Perl Language Sorting Basic Lexical Sort


Example

@sorted = sort @list;

@sorted = sort { $a cmp $b } @list;

sub compare { $a cmp $b }
@sorted = sort compare @list;

The three examples above do exactly the same thing. If you don't supply any comparator function or block, sort assumes you want the list on its right sorted lexically. This is usually the form you want if you just need your data in some predictable order and don't care about linguistic correctness.

sort passes pairs of items in @list to the comparator function, which tells sort which item is larger. The cmp operator does this for strings while <=> does the same thing for numbers. The comparator is called quite often, on average n * log(n) times with n being the number of elements to be sorted, so it's important it be fast. This is the reason sort uses predefined package global variables ($a and $b) to pass the elements to be compared to the block or function, instead of proper function parameters.
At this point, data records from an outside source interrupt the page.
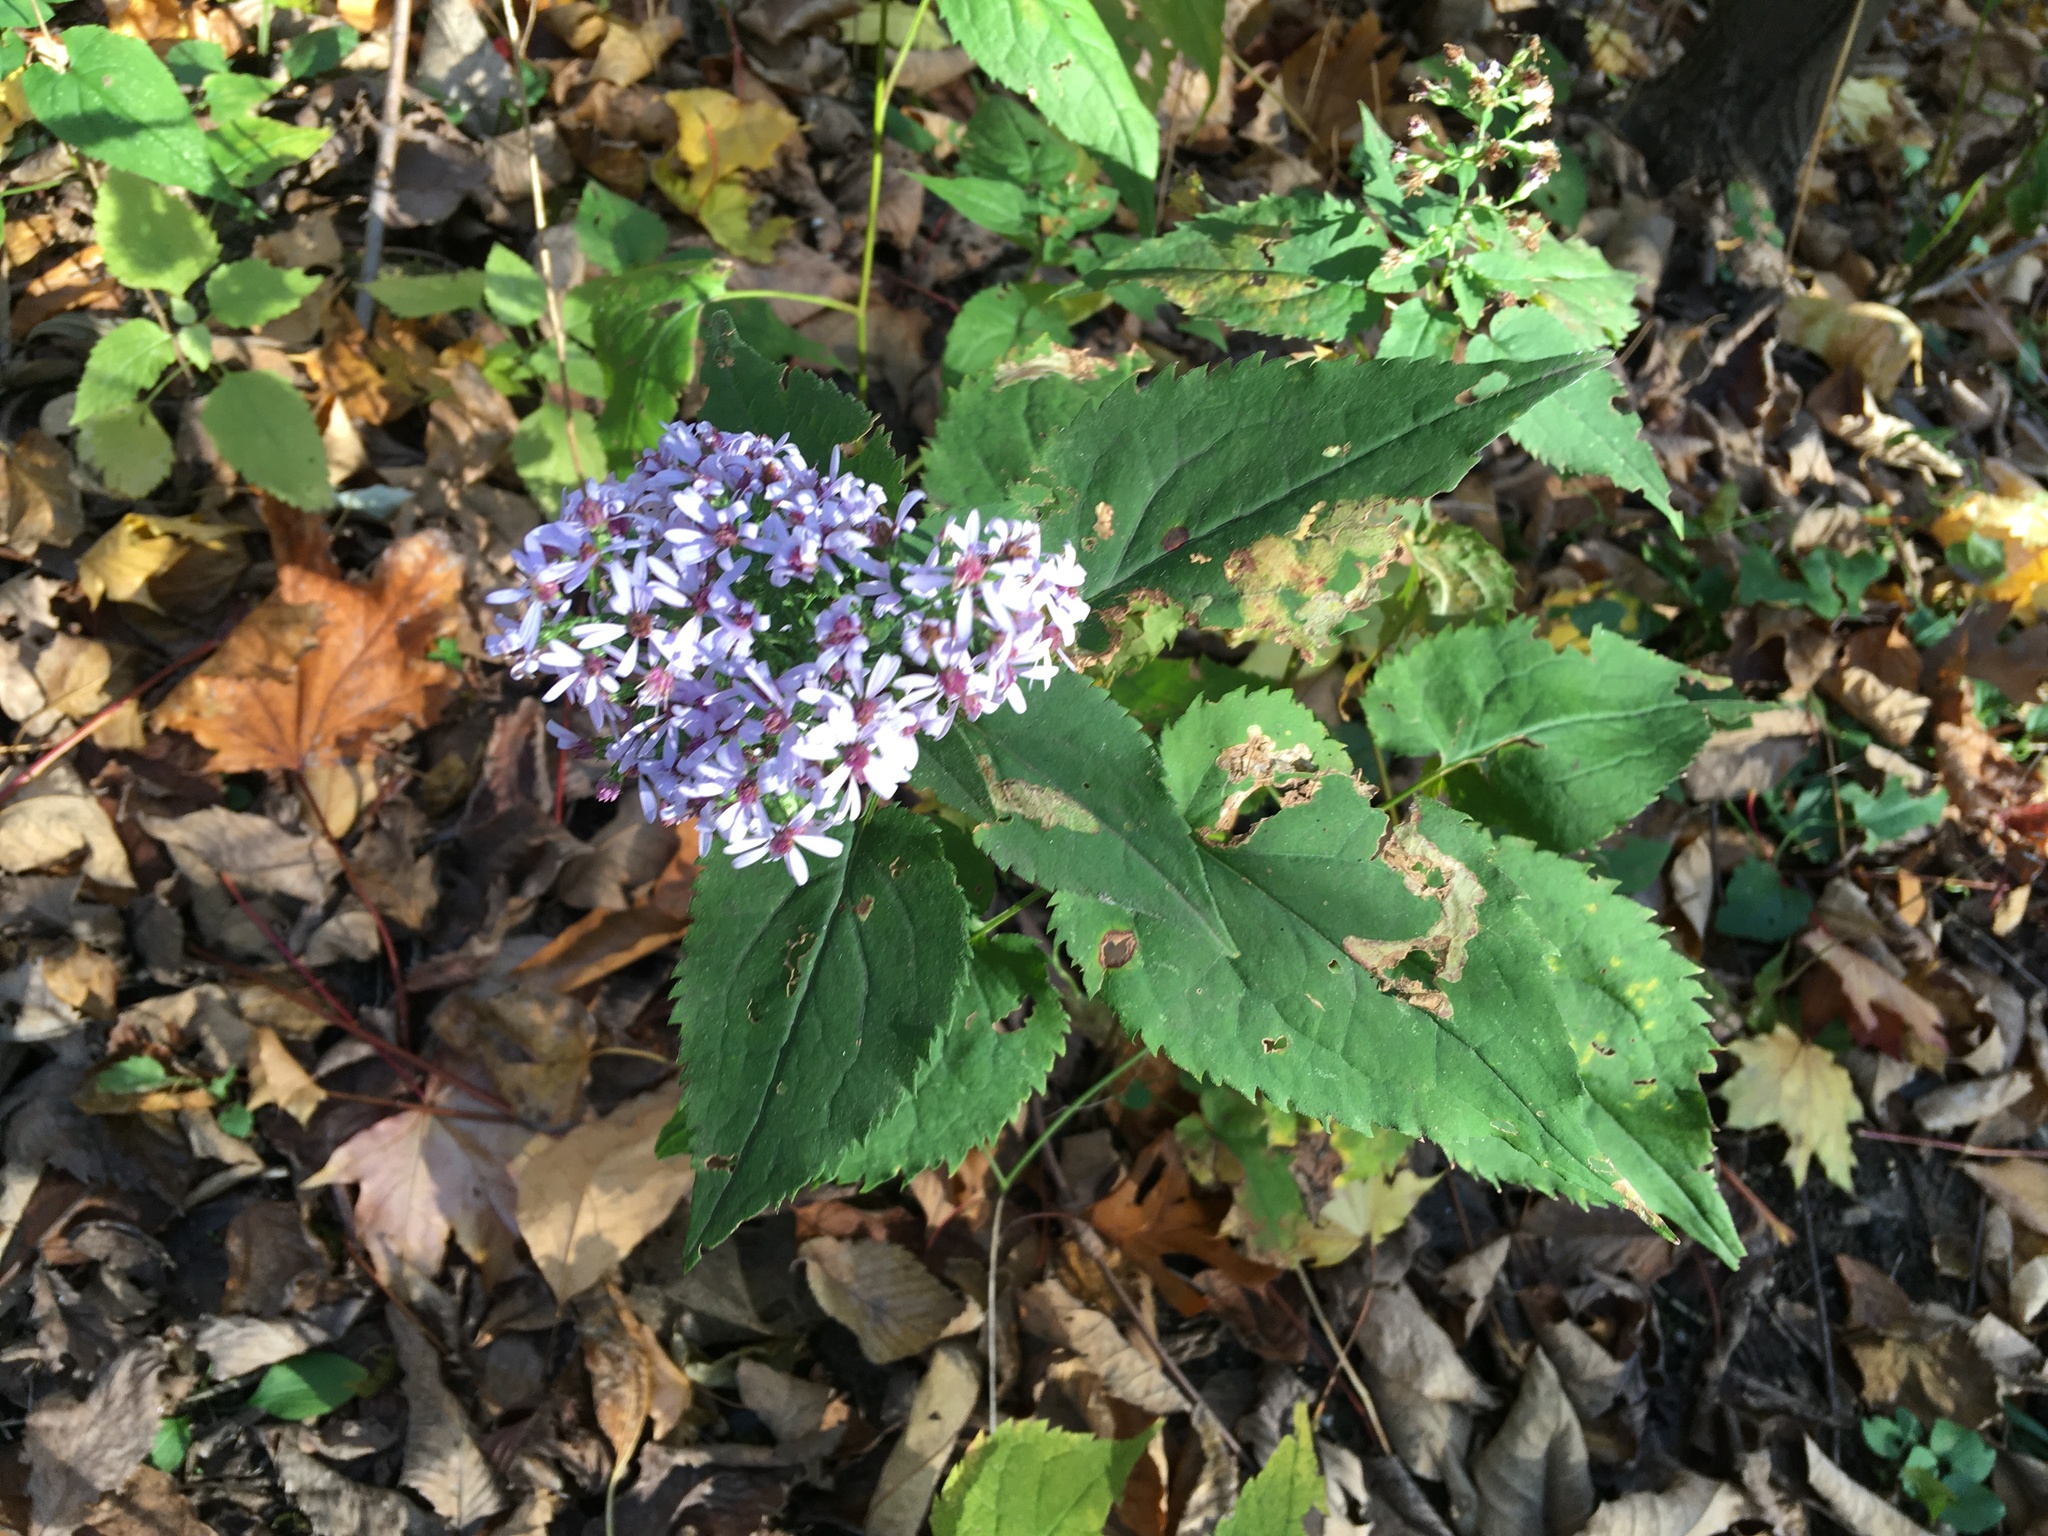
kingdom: Plantae
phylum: Tracheophyta
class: Magnoliopsida
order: Asterales
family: Asteraceae
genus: Symphyotrichum
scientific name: Symphyotrichum cordifolium
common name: Beeweed
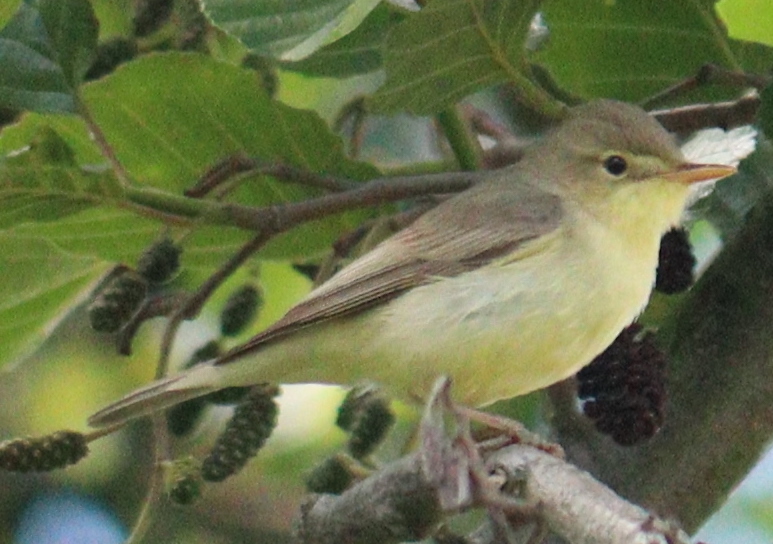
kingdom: Animalia
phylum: Chordata
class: Aves
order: Passeriformes
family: Acrocephalidae
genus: Hippolais
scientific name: Hippolais polyglotta
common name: Melodious warbler
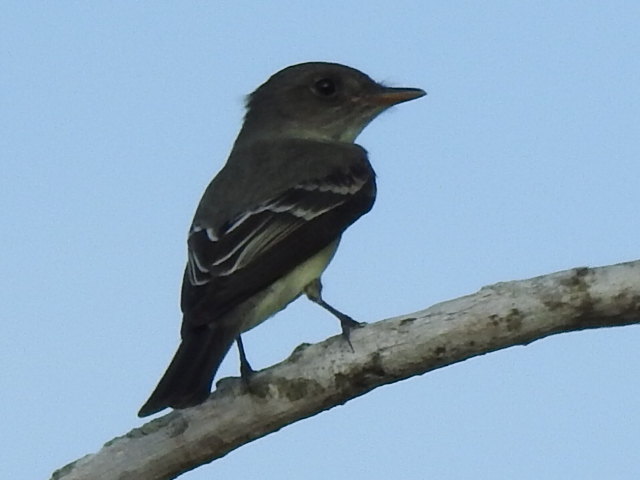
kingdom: Animalia
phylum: Chordata
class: Aves
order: Passeriformes
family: Tyrannidae
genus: Contopus
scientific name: Contopus virens
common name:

If you use locale, cmp takes locale specific collation order into account, e.g. it will sort Å like A under a Danish locale but after Z under an English or German one. However, it doesn't take the more complex Unicode sorting rules into account nor does it offer any control over the order—for example phone books are often sorted differently from dictionaries. For those cases, the Unicode::Collate and particularly Unicode::Collate::Locale modules are recommended.